Sans surprise, la presse locale s’empare immédiatement de l’affaire mais son traitement manque souvent de rigueur puisque des chiffres allant de vingt-cinq à cent soixante-dix morts sont publiés dans les médias. C’est finalement l’Interstate Commerce Commission (ICC) qui officialise un total de cent un morts et cent soixante-et-onze blessés. Ce bilan est toutefois sujet à controverse pour plusieurs raisons. La première est la difficulté des services de secours à identifier certaines victimes. La seconde est que l’estimation du nombre de passagers présents dans les trains établi par la NC & StL Railway semble très en-dessous de la réalité. La compagnie en recense en effet trois cents cinquante alors que les survivants évoquent deux trains pleins à craquer, dans lesquels certains passagers sont serrés dans les couloirs. Une information qui pourrait pourtant s’avérer capitale dans la détermination des responsabilités de ce drame.
Et pour cause, deux enquêtes sont diligentées, une confiée à l’Interstate Commerce Commission et l’autre aux services des chemins de fer, pour établir les causes de l’accident et en prévenir de nouveaux. Mais malgré l’ampleur du drame, l’enquête conclut à une accumulation d’erreurs humaines mais à aucune responsabilité personnelle. Ainsi, même si l’équipe de conduite du train n°4 est montrée du doigt parce qu’elle aurait dû s’arrêter au poste d’aiguillage pour vérifier le registre des passages et ne pas s’engager sur la voie, elle n’est pas la seule en cause. Dans son rapport officiel, l’ICC reproche aussi à NC & StL Railway des pratiques opérationnelles douteuses et mal appliquées.

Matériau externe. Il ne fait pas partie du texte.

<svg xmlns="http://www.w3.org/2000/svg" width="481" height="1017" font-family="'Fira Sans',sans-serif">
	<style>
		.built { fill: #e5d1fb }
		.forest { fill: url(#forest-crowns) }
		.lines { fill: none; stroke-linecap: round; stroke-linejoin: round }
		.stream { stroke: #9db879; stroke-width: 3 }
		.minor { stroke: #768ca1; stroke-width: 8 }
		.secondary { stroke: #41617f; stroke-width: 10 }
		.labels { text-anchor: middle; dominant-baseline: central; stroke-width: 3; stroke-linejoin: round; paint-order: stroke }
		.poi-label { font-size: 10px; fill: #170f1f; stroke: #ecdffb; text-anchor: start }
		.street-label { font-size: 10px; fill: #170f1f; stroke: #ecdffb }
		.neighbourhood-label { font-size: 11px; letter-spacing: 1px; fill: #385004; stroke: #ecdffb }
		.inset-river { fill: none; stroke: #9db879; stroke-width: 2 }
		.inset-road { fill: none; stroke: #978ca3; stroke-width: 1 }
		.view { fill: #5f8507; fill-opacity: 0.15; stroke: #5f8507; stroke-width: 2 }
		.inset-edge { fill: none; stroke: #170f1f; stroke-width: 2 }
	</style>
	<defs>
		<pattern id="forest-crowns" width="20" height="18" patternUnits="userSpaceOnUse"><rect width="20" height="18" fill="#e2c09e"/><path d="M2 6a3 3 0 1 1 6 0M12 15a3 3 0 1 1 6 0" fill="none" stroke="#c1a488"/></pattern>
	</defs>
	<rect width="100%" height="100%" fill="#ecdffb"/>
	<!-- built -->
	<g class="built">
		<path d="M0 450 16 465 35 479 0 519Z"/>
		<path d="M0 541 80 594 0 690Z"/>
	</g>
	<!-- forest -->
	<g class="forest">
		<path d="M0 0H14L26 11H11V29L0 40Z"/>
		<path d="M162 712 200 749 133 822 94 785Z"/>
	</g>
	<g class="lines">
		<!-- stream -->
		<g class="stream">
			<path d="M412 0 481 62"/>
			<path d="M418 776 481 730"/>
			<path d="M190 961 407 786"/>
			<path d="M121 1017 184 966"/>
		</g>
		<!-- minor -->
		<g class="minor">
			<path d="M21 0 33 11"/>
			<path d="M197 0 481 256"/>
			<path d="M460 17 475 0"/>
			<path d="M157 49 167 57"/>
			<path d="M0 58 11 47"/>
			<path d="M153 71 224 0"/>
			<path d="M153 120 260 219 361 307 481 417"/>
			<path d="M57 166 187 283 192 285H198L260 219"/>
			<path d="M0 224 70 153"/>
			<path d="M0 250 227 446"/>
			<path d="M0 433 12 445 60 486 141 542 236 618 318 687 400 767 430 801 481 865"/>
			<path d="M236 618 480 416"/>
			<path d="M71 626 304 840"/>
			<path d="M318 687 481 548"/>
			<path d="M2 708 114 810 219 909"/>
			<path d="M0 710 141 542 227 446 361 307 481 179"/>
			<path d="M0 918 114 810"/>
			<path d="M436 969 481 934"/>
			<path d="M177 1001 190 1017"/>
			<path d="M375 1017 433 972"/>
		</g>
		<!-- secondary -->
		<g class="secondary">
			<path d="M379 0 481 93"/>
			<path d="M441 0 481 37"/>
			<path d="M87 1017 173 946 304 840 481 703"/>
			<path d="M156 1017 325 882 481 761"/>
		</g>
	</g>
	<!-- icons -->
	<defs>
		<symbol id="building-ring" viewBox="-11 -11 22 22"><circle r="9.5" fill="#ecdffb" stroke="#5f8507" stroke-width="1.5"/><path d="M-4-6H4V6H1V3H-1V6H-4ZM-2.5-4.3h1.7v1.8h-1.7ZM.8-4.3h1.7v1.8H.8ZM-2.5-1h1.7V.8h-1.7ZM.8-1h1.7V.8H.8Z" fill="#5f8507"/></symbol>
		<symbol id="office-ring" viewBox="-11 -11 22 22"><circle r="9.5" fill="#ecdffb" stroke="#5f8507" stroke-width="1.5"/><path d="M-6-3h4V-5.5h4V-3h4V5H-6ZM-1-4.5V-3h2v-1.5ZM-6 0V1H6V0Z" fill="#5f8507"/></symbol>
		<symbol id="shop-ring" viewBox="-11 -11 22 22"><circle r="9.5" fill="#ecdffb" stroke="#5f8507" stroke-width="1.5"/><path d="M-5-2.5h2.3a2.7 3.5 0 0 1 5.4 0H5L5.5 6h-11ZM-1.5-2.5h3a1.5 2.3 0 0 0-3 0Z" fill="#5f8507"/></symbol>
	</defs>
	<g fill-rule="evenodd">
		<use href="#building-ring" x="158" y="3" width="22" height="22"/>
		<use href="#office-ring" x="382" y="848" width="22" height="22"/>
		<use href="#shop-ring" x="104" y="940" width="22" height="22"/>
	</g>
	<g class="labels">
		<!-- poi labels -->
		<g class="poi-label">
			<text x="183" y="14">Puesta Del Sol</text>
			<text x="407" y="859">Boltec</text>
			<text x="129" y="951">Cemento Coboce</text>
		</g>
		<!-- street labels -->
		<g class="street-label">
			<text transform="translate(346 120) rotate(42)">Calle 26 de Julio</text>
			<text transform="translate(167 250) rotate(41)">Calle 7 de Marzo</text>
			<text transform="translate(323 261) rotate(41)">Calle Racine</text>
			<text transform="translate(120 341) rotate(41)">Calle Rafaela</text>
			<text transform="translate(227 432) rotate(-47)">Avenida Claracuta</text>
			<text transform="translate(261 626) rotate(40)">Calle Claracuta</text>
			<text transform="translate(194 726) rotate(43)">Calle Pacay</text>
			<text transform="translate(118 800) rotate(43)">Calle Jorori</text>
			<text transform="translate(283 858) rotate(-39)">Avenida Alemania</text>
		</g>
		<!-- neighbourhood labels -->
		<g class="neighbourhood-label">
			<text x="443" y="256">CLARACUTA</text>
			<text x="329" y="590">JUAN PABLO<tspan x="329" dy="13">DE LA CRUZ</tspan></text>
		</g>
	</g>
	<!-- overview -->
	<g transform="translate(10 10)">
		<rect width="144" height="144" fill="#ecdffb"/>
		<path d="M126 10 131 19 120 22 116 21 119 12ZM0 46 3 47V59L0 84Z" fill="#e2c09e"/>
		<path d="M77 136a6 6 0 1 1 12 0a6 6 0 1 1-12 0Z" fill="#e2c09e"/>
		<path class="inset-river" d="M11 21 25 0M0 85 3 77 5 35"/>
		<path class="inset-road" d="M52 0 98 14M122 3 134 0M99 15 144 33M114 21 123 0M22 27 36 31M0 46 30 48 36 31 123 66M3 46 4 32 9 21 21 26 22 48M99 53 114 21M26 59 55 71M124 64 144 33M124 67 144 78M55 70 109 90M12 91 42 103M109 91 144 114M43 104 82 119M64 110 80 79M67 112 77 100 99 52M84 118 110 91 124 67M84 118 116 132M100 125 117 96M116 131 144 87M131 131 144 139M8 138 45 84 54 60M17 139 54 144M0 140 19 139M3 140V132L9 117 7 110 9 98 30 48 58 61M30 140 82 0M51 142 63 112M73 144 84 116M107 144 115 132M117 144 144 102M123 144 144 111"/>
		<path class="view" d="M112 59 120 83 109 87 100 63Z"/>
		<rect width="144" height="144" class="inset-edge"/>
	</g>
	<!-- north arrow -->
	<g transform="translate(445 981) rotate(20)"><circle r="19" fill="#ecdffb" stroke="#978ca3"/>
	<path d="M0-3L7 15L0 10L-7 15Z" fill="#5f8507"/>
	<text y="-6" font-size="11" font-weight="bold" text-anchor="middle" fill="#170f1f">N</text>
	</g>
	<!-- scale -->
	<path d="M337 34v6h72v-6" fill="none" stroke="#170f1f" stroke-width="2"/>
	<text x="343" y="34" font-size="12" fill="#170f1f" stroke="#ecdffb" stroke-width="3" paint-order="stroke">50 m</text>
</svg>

Si elle fait du bruit dans la presse locale, la catastrophe n’a pourtant pas un impact médiatique immense dans le pays. D’abord, parce que l’administration régionale des chemins de fer se dit rapidement prête à accepter toutes les demandes d’indemnisation raisonnable des victimes et des familles pour éviter un procès. Ensuite, parce que les Etats-Unis sont entrés dans la Première Guerre mondiale en 1917 et que tous les regards sont tournés vers l’Europe. Un conflit qui a d’ailleurs poussé le gouvernement américain à nationaliser ses chemins de fer la même année. Nous vous en parlerons peut-être un jour.